It’s time to celebrate that most secular of holidays, Banned Books Week.
Observed annually in the final week of September by a coalition that includes the American Library Association, the American Booksellers Association, and the Comic Book Legal Defense Fund, among other organizations, Banned Books Week celebrates every reader’s freedom to read whatever they want, without barrier or censure.
When I was a children’s librarian, I took great delight in assembling my annual display, festooning it with yellow police-line tape. Adults exclaim in disbelief to see their childhood favorites—and their children’s favorites—pilloried.
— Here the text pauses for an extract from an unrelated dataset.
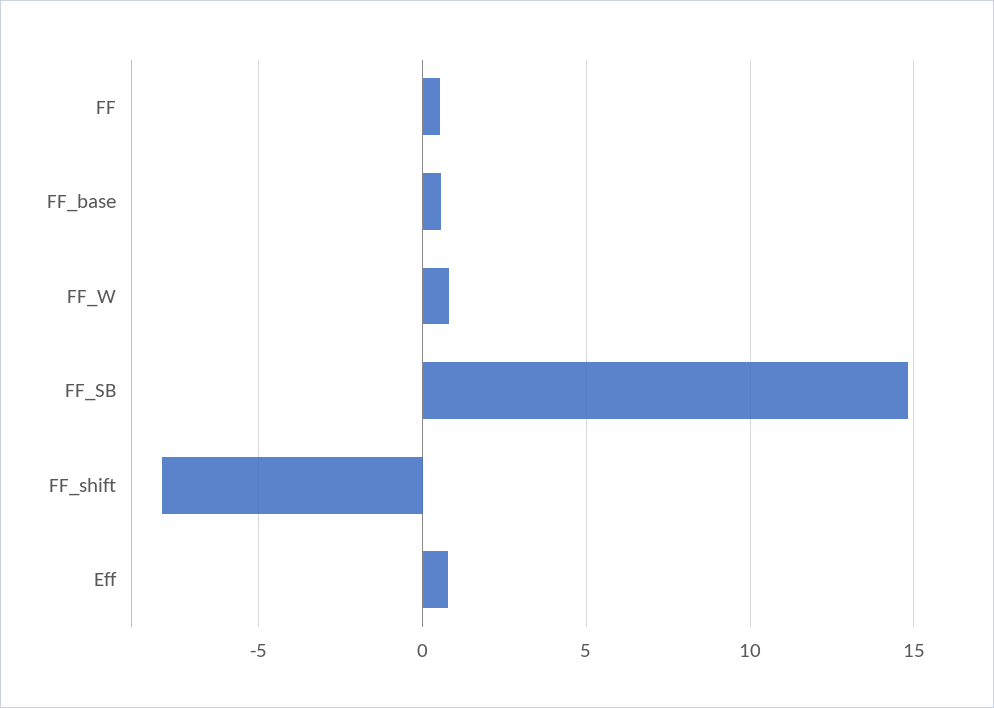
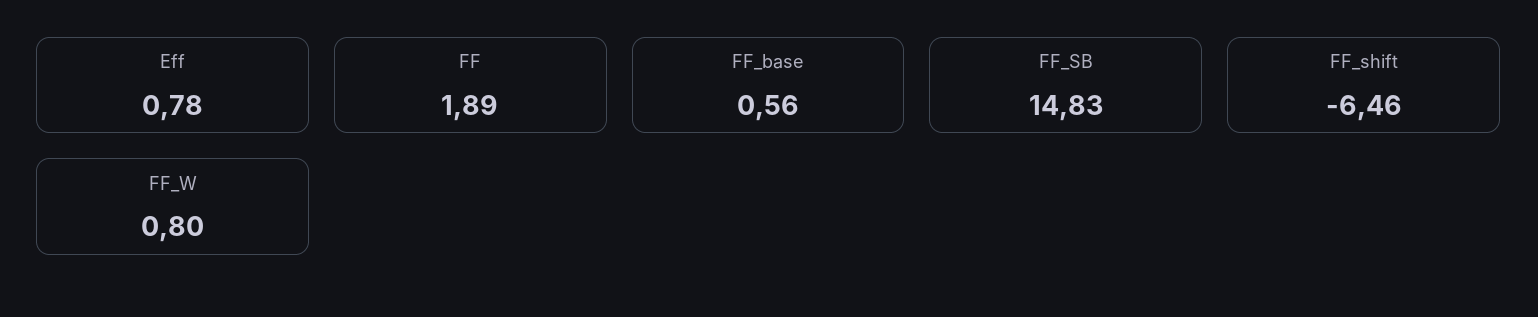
FF: 0.5 -> 1.89
FF_shift: -8 -> -6.46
The Lorax? It’s anti-logging. Where the Wild Things Are? It’s scary. The Giving Tree? It’s sexist. The conversations the display started could go deep.
As the oft-challenged author Laurie Halse Anderson has said, a challenge to a book for young people “most often comes from a place of love and concern. My first response is compassion,” she told a group of students in 2010. And compassion is indeed in order: Adults who seek to keep certain books out of the hands of children are doing it because they want to protect children from harm.
It’s no surprise, therefore, that all 11 of the ALA’s most frequently challenged books in 2018 are books for children and teenagers, and of those 11, seven are for children. Five of those were challenged due at least in part to their embrace of LGBTQ characters and themes.
There’s George, Alex Gino’s tender debut about a trans girl named Melissa who claims her true self, and Raina Telgemeier’s charming graphic novel Drama, which chronicles the misadventures of a troupe of middle school thespians, two of whom are gay. Dav Pilkey’s characteristically subversive Captain Underpants and the Sensational Saga of Sir Stinks-A-Lot drew special ire for its depiction of a same-sex couple. In Jill Twiss and E.G. Keller’s media stunt, A Day in the Life of Marlon Bundo, a fictional male rabbit based on Vice President Mike Pence’s real one marries another boy bunny. And Gayle Pitman and Kristyna Litten’s This Day in June distills the joy of a Pride parade for young readers.
Those who object to these books do so to protect children from content they deem harmful. I, and those who support these and other LGBTQ books, believe that they counter the harm done to LGBTQ kids by simply living in a hostile world. It’s easy for me to defend kids’ rights to read them.
My feelings when I look at Judy Schachner’s Skippyjon Jones series are not so simple. “Challenged [in 2018] for depicting stereotypes of Mexican culture,” this series debuted in 2003 to general acclaim; its eponymous first book even won the inaugural E.B. White Read Aloud Award in 2004. One reason it’s so easy for many to read aloud is its caricatured Spanish, made familiar by such mocking icons as the Frito Bandito. That’s harm of another sort. Among its many one-star reviews on Amazon is this one from a Chicana mom: “When my five-year-old daughter asked [why] Skippyjon is speaking the way he does…I had to say, ‘because they think it sounds funny when people speak Spanish.’ ”
We support the right to read Skippyjon Jones because we support the right to read George, Drama, and the others. But if I were back in my library and a parent asked me why Skippyjon Jones was in book jail for the week, I’d probably share that mom’s words. It’s these conversations that make Banned Books Week such a valuable observance: The more we talk about the books we read with our kids, the more thoughtfully we can share them.
Vicky Smith is the children’s editor.